Пока что образцом в проведении музыкальных мероприятий для меня был только рок-клуб. С программой, списками и зубодробительной какой-то бюрократией. Там правила обращения в концертный отдел были такие, что у меня зубы ныть начинали каждый раз, когда я про них вспоминал. Мне было не очень понятно, для чего все эти искусственные сложности. Но сходу отметать их все мне не хотелось.

Вернее даже не так. Мне хотелось выкинуть всю эту бумажную волокиту в мусорку, но я не был на все сто уверен, что это что-то совсем бесполезное. Вот мне и захотелось проверить, возможно ли мероприятие в условиях антибюрократического хаоса. Максимально импровизированное. Хотелось посмотреть, забуксует ли оно. И когда.

Я даже записывать никого не стал. Просто периодически выскакивал на сцену, и призывал следующих выступающих. Пару раз еще пришлось призывать на помощь «приниматель решений» вроде монетки или длинных-коротких спичек. Часть групп вообще самостоятельно порешала, кто за кем будет выходить.

Аппарат пока держался, хотя акустика в овощехранилище была… такая себе. Зато народу сюда влезет много, даже пока затрудняюсь с возможным количеством билетов. Сейчас тут тусила примерно сотня человек, и приземистый зал выглядел почти пустым. Если набить его под завязку, то…

— Велиал, какие планы после вот этого? — ко мне деловито подошел Макс Шутихин.

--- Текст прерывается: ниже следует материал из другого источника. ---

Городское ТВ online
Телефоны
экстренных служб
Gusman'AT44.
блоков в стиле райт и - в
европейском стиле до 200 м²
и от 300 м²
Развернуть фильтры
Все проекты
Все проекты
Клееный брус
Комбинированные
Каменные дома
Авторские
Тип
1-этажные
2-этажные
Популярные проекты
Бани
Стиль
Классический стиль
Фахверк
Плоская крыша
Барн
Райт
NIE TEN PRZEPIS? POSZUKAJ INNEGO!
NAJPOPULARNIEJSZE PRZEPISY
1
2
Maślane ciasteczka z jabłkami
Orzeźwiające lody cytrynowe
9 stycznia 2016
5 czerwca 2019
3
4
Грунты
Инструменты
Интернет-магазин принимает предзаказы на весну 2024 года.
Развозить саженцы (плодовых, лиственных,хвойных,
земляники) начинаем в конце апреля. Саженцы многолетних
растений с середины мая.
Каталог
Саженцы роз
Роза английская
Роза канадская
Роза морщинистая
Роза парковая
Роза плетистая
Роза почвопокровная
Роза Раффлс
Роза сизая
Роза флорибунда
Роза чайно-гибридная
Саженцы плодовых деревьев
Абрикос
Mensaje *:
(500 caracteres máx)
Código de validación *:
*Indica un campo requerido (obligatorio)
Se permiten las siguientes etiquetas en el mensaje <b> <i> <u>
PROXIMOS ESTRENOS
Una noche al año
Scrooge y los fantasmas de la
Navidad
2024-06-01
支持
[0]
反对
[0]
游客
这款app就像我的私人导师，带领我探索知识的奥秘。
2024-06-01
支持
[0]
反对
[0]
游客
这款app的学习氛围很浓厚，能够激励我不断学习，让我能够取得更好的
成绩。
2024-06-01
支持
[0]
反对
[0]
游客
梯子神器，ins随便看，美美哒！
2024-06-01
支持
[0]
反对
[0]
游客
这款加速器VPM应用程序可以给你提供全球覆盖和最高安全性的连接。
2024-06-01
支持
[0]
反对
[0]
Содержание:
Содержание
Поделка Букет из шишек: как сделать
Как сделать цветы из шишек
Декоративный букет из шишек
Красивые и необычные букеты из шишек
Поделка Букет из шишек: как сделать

— Скучные, — пожал плечами я. — Думал пойти домой и лечь спать, а то мне утром вставать в такое время, когда не все еще ложаться. Или это был не вопрос, а предложение?

— Ага, предложение, — кивнул Шутихин-младший. — Но если ты не можешь…

— Не-не-не, ты давай озвучивай тогда! — засмеялся я. — Отосплюсь потом когда-нибудь.

— У меня предки свалили на Новый год из Новокиневска, — сказал Макс. — Может, возьмешь своих ребят, и ко мне? Пива попьем, видик посмотрим…

— В студии у твоего отца? — уточнил я.

— Нет-нет, отец категорически туда никого без себя не пускает, — замахал руками Макс. — Дома у нас. На Комсомольском.

— Звучит как отличный план, заметано! — я хлопнул его по плечу.

— Только по-тихому посидим, ладно? — Макс глянул на меня искоса. — У меня соседи такие, знаешь…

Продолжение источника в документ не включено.